# Can You Identify This?



## My Freemasonry (Aug 8, 2012)

​A brother sent me this photo. Can anyone identify it, the country and obedience? Click it to enlarge.
	

	
	
		
		

		
			






More...


----------



## cambridgemason (Aug 8, 2012)

It is Masonic, it may be European, not Cubian.  I have seen Lodge pics from European countries that look like this. They are usually small, have three steps that lead into an area where the Master sits in the East.  Walls and ceilings are usually covered with Masonic items and paintings and drawings.


      After looking at this pic, it could also be South American, some Brazilian Lodges look similar to this.


----------



## Bro_Vick (Aug 9, 2012)

cambridgemason said:


> It is Masonic, it may be European, not Cubian.  I have seen Lodge pics from European countries that look like this. They are usually small, have three steps that lead into an area where the Master sits in the East.  Walls and ceilings are usually covered with Masonic items and paintings and drawings.
> 
> 
> After looking at this pic, it could also be South American, some Brazilian Lodges look similar to this.



It is in Spain, and is an exhibit by anti-Freemasons about Freemasonry and it's "evil" ways.

S&F,
-Bro Vick


----------



## davidjones201 (Aug 12, 2012)

Why hoods? Why are the s&q sideways?


----------



## Beathard (Aug 12, 2012)

I like the Spain answer, but cannot verify it. I have sat in lodge in Europe and south America and have never seen anything like this.


----------



## Bro_Vick (Aug 16, 2012)

davidjones201 said:


> Why hoods?
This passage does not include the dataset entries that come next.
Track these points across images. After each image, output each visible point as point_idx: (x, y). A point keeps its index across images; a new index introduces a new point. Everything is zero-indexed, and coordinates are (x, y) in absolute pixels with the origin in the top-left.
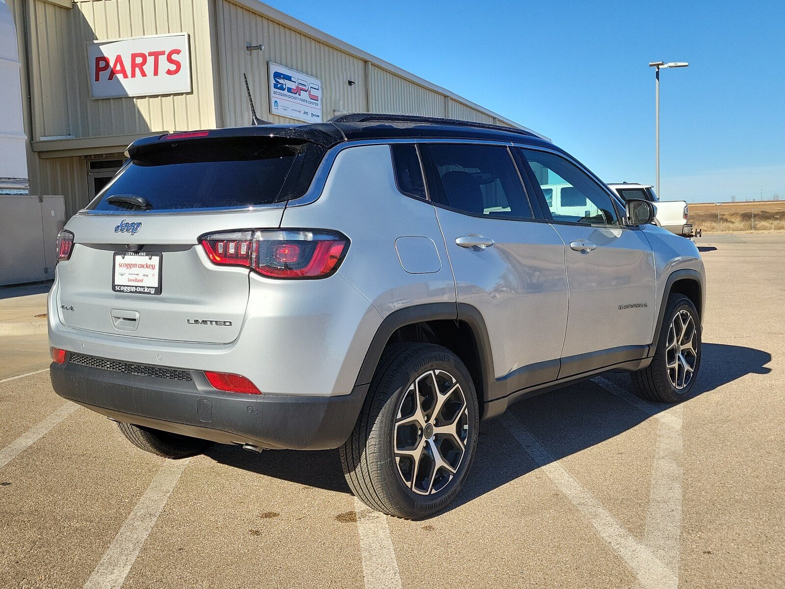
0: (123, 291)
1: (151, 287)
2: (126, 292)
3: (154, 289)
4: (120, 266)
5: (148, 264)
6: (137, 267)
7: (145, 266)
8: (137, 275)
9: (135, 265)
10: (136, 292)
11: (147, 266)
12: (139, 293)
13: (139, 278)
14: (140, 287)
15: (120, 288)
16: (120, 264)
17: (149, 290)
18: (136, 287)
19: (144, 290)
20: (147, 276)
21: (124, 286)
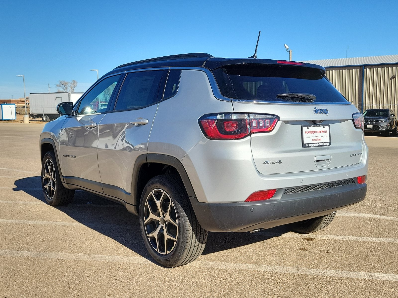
0: (311, 147)
1: (327, 142)
2: (313, 147)
3: (329, 143)
4: (306, 133)
5: (323, 130)
6: (317, 133)
7: (321, 132)
8: (318, 137)
9: (315, 132)
10: (319, 146)
11: (322, 132)
12: (320, 146)
13: (319, 138)
14: (321, 143)
15: (309, 145)
16: (306, 132)
17: (326, 144)
18: (318, 143)
19: (323, 144)
20: (323, 137)
21: (311, 144)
Why are the s&q sideways?



Because it was a display to show how evil Freemasons are, hoods and sideways symbols helps in that effort.

DRAMA!

S&F,
-Bro Vick


----------



## Michaelstedman81 (Aug 19, 2012)

Whether anti-masonic or not, I'm wondering if it isn't of some sort of French decent...

The covering over what looks to be the "master" has the abreviation A.L.G.D.G.A.D.U., which according to Mackey's Encylcopedia of Freemasonry is _A la Glore du Grand Architecte del' Univers_...  Translated to English is "To the Glory of the Grand Achitect of the Universe".  Mackey said it was the usual caption of French Masonic documents.

Also, the banner behind the hooded person on the left has the abbreviation G.E., which Mackey alo says to be either Grand Encampment or Grand East.

In the center of the picture, up at the ceiling is a doubleheaded eagle.  Scottish Rite has a lot of history coming from France.  Though, I see other things that could link to other SR stuff, and also YR stuff.

Whether regular or irregular, Masonic or anti-masonic, possibly the source of this potentially be French or some place that has strong French roots???


----------